Two key constraints are the approach ellipsoid and the keep-out sphere. Most vehicles have additional constraints the vehicle designers place on the vehicle in the form of hold points.

The approach ellipsoid is an ellipsoid that is centered at the ISS center of mass and is 4 km long along the v-bar, and 2 km wide along the r-bar and h-bar. Most vehicles designed for ISS rendezvous do not plan a maneuver that would enter the approach ellipsoid unless given authority to proceed (ATP). A vehicle that enters the approach ellipsoid without ATP should abort. NASA and Roscosmos will look at the vehicle's flight software to ensure that these constraints are in place.

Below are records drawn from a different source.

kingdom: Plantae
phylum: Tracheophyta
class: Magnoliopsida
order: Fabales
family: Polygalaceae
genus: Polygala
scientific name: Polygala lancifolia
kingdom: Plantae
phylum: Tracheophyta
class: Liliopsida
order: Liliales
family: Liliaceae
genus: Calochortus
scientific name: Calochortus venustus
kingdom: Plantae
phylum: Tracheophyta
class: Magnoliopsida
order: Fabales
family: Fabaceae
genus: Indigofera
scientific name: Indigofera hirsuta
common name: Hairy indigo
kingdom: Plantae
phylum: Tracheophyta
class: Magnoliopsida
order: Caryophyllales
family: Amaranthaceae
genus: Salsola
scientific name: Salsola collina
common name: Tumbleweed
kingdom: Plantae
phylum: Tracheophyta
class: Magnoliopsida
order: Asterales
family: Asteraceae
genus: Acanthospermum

The keep-out sphere is a sphere centered at the ISS center of mass and has a diameter of 400 meters. A vehicle must not enter the keep-out sphere until give approval (ATP). Most vehicles stop relative motion at a point, (a "hold point") that is a bit outside of the keep-out sphere where they continue to hold relative position (within some deadband) until granted ATP. (They can also be commanded to abort or retreat, or the flight software can decide to abort or retreat at this hold point. Commands to abort or retreat are always in order.)

Most vehicles have an additional hold point well inside the keep-out sphere. From this inner hold point, ATP enables the vehicle to proceed to docking or berthing. A commanded or self-imposed retreat at this inner hold makes the vehicle go back to the hold point outside of the keep-out sphere. Once ATP has been grated at this inner hold point, a commanded or self-imposed retreat makes the vehicle retreat to that inner hold point. A commanded or self-imposed abort makes the vehicle not only exit the keep-out sphere but also exit the approach ellipsoid.

Some vehicles add yet another hold point that is well outside the keep-out sphere but is inside the approach ellipsoid. One key reason for this outer hold is that it enables a retreat from the hold point that is just outside the keep-out sphere to this further out hold point.